Yanghee Lee, the UN Special Rapporteur on Myanmar, speaks at a press conference in Yangon, Myanmar, on July 1, 2016, following a 12-day visit around the country. (AFP)

The United Nations says the Myanmar government should immediately end the deep discrimination practiced against the Rohingya and other Muslims in Rakhine state, days after it warned that widespread and ongoing human rights violations against the country's Muslims could amount to crimes against humanity.

“My visit to Rakhine state unfortunately confirmed that the situation on the ground has yet to significantly change," said Yanghee Lee, the UN Special Rapporteur on Myanmar, during a Friday press conference in the country's southern city of Yangon after a 12-day visit to the Buddhist-majority nation.

She also called for the improvement of living conditions in the cramped and decrepit camps for Rohingya and other Muslims in the western state, stressing that putting an end to “institutionalized discrimination against Muslim communities in the state” must be “an urgent priority.”

“The continuing restrictions on the freedom of movement of the Rohingya and Kaman communities cannot be justified on any grounds of security or maintaining stability,” Lee further said.

Some 140,000 people, mainly Rohingyas, have been trapped in grim displacement camps since they were driven from their homes by waves of Buddhist violence in 2012.

Rohingya Muslim residents look on as firefighters put off a fire that gutted the Bawdupa camp near Sittwe, Myanmar's Rakhine state capital, on May 3, 2016. (AFP)

On June 20, the UN human rights office said Rohingyas in the Southeast Asian country were subject to multiple and aggravated forms of human rights violations, including citizenship denial, forced labor and sexual violence.

The world body said it had found "a pattern of gross human rights violations against the Rohingya... (which) suggest a widespread or systematic attack... in turn giving rise to the possible commission of crimes against humanity if established in a court of law.”

The UN also called on Aung San Suu Kyi’s government to launch an independent and comprehensive investigation into all rights abuses against Rohingya Muslims. 

Rohingya Muslim children look on past charred shelters following a fire that the Bawdupa camp near Sittwe, Myanmar's Rakhine state capital, on May 3, 2016. (AFP)

Rakhine state is home to the Rohingya Muslim minority, who are labeled “Bengali” by hardline Buddhists.

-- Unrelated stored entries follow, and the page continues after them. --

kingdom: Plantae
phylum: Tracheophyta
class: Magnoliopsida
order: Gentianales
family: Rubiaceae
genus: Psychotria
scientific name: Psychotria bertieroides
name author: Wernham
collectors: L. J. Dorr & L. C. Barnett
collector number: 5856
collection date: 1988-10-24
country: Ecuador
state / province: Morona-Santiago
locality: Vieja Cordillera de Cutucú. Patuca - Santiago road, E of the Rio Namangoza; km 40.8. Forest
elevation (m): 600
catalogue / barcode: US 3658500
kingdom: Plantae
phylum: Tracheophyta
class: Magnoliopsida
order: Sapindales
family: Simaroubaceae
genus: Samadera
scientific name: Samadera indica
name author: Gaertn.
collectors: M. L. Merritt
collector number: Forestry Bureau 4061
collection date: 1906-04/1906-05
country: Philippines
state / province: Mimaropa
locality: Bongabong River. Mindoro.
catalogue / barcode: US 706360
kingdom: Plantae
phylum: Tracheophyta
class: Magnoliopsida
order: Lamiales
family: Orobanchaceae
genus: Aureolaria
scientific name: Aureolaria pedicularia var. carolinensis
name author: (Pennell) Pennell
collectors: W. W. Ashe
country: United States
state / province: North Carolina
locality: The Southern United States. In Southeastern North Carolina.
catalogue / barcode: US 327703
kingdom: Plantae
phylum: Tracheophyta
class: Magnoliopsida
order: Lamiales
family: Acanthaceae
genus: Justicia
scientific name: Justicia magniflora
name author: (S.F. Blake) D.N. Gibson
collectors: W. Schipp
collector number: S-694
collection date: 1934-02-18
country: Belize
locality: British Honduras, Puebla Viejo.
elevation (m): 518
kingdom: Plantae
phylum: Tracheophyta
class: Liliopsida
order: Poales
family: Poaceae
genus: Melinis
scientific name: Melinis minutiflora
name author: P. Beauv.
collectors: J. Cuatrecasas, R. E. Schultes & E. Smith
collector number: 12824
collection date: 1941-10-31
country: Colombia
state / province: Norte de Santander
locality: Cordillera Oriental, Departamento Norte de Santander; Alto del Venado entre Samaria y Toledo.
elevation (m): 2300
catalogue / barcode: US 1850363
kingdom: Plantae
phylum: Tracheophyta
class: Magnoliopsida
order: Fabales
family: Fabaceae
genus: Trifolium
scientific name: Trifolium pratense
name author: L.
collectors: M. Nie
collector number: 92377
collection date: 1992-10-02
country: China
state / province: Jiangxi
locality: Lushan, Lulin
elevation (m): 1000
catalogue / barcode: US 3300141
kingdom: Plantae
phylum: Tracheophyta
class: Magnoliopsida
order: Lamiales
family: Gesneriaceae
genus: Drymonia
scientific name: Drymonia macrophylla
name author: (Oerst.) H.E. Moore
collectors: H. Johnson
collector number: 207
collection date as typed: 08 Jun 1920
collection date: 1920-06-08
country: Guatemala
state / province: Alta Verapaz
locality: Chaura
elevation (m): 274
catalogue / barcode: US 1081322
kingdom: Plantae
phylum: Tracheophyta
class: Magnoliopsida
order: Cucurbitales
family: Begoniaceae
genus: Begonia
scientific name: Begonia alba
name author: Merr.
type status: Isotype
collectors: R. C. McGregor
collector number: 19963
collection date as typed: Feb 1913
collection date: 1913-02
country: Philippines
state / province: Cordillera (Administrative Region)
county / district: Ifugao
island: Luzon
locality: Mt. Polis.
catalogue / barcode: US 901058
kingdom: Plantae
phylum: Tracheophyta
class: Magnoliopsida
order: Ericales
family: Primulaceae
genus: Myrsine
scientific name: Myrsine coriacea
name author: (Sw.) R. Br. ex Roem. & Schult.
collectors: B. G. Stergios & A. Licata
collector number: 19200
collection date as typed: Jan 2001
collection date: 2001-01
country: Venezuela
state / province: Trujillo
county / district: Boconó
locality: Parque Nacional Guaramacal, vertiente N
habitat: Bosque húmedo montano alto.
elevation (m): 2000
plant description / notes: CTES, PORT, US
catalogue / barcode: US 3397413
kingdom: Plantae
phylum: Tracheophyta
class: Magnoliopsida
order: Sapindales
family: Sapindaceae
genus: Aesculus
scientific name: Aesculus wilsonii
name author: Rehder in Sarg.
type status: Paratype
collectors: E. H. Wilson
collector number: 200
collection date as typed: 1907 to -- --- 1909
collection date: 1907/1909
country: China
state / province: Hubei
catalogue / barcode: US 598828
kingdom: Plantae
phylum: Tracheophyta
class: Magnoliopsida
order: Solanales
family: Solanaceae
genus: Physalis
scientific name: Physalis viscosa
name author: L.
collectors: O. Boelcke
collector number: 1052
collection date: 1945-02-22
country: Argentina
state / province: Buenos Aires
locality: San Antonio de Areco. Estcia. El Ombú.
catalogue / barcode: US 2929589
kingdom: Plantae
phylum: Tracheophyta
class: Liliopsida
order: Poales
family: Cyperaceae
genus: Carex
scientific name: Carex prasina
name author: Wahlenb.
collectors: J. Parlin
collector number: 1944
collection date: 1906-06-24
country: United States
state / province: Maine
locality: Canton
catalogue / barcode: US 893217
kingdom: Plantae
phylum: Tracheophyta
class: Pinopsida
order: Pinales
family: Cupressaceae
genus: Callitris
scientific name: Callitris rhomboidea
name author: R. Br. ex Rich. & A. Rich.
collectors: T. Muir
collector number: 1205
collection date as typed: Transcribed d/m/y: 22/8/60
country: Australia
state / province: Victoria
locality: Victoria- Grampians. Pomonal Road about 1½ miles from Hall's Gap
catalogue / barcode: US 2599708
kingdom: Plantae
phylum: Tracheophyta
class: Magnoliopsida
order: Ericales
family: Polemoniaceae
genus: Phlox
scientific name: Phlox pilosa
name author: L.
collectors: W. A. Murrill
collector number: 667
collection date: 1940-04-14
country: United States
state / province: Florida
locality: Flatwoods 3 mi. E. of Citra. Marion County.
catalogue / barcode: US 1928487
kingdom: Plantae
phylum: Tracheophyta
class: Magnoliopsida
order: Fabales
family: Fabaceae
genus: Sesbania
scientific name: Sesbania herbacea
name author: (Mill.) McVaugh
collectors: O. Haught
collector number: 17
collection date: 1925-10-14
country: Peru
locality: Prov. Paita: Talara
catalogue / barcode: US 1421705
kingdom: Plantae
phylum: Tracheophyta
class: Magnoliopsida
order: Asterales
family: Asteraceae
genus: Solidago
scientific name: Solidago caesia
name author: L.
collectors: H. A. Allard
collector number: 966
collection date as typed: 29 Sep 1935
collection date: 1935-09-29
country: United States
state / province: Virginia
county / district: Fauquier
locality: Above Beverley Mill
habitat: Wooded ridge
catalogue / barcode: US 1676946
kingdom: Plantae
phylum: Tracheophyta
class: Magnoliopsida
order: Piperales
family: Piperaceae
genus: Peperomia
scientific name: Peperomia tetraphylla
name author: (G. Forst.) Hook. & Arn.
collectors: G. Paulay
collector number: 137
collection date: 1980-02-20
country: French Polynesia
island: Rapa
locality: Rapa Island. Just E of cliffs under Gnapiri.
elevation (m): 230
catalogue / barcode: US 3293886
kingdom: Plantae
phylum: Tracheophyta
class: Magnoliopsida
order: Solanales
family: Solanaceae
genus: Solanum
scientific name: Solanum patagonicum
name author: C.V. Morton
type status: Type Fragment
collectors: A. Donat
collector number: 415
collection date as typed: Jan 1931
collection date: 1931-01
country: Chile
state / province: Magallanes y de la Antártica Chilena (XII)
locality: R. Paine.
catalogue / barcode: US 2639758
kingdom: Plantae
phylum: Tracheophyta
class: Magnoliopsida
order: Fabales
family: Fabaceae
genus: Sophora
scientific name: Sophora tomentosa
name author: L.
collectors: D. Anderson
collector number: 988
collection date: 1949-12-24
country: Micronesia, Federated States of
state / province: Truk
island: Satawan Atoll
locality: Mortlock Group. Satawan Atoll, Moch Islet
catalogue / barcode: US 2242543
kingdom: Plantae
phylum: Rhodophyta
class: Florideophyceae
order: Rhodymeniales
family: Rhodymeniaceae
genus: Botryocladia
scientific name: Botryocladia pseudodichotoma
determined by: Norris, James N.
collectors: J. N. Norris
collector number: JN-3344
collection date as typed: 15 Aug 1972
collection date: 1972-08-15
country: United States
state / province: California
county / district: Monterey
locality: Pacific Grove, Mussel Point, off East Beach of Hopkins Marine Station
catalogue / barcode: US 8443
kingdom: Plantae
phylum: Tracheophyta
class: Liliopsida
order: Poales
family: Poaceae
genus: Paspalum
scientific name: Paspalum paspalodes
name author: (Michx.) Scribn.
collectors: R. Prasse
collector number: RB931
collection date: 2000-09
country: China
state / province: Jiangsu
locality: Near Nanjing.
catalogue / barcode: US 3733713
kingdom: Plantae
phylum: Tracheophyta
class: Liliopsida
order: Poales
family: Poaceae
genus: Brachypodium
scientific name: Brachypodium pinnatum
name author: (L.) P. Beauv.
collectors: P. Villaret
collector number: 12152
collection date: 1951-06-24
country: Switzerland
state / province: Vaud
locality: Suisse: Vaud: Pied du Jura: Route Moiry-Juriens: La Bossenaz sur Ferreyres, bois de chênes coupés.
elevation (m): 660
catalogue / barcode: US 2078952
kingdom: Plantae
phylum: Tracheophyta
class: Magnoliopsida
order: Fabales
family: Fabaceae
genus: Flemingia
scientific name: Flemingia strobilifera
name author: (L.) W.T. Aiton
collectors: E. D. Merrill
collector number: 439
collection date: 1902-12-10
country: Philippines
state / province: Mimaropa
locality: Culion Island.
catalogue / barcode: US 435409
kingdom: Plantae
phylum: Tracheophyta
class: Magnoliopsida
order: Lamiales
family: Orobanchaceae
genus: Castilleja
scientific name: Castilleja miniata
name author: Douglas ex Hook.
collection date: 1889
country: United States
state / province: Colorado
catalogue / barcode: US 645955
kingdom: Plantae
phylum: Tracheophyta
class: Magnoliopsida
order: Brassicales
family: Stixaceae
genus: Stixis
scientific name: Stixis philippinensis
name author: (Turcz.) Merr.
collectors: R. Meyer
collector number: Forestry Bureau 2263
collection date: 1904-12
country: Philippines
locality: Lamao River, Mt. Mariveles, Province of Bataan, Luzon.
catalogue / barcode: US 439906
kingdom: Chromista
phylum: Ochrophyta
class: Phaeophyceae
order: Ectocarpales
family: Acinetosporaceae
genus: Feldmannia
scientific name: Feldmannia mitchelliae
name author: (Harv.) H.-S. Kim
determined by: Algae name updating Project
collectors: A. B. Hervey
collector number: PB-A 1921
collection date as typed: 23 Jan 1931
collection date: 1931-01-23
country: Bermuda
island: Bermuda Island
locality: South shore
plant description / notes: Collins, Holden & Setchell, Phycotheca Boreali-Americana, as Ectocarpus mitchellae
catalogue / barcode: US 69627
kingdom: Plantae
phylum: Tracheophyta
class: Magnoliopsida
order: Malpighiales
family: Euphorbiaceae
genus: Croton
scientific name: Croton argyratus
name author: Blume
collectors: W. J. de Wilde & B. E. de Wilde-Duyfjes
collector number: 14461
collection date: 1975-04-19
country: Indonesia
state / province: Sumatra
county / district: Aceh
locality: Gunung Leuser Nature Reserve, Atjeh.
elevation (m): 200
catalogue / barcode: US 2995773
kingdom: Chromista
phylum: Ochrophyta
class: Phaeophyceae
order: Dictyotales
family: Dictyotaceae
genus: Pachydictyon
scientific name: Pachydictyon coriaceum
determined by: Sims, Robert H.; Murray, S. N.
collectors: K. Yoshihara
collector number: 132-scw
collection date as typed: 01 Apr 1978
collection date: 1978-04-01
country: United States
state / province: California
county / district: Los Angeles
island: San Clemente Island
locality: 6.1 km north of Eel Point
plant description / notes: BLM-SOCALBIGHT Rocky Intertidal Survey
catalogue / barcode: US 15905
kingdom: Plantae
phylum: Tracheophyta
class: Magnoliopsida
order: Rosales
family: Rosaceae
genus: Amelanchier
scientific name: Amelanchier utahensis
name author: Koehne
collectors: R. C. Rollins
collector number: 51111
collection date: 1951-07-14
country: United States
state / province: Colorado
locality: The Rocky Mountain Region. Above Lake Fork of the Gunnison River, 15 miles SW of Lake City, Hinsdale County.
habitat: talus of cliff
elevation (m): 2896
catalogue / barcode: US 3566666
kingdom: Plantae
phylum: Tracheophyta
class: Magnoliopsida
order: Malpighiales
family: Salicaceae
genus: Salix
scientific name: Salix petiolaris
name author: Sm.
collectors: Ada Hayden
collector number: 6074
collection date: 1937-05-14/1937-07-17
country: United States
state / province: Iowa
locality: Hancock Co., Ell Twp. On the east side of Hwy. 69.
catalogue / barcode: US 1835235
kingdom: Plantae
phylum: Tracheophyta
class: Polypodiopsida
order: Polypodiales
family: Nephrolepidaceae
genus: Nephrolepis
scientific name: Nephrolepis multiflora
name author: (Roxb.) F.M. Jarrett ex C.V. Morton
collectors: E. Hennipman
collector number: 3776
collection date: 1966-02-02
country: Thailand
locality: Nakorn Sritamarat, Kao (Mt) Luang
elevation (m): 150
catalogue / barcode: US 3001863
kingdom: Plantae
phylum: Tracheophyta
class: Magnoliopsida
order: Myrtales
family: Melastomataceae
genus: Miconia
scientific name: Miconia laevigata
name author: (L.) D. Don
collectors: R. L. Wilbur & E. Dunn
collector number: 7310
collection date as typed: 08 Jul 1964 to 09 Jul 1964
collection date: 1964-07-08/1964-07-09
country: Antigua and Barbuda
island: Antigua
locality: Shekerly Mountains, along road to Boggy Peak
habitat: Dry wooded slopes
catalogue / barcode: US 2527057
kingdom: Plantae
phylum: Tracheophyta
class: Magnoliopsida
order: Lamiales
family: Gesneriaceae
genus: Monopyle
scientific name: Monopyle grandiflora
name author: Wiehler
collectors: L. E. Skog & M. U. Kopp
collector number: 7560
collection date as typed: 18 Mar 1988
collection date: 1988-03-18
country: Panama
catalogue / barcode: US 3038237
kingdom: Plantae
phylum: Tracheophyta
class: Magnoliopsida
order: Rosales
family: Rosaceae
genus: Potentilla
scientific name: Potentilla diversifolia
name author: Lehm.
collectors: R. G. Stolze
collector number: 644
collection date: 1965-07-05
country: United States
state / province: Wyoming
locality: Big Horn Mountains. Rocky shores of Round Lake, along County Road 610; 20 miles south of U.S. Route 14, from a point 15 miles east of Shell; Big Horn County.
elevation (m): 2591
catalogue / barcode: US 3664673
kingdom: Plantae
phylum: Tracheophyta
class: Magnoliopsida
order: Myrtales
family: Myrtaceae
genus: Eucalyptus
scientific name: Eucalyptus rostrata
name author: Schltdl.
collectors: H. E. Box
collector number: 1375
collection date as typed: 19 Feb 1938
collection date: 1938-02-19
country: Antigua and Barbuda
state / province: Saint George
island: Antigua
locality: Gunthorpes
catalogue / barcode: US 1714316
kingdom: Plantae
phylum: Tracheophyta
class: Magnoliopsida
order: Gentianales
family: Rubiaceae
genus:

Many government officials brand the Rohingya Muslims as illegal immigrants from Bangladesh even though many can trace their ancestry back generations in Myanmar.

Rohingya and other Muslims have faced torture, neglect, and repression in Myanmar for many years. A large number of Rohingyas are believed to have been killed and tens of thousands displaced in attacks by extremists who call themselves Buddhists. The violence against Muslims struck central Myanmar and Rakhine when the army began loosening its stranglehold on the country in 2011.

The violence against Muslims triggered an influx of refugees into neighboring countries, namely Thailand, Malaysia and Indonesia.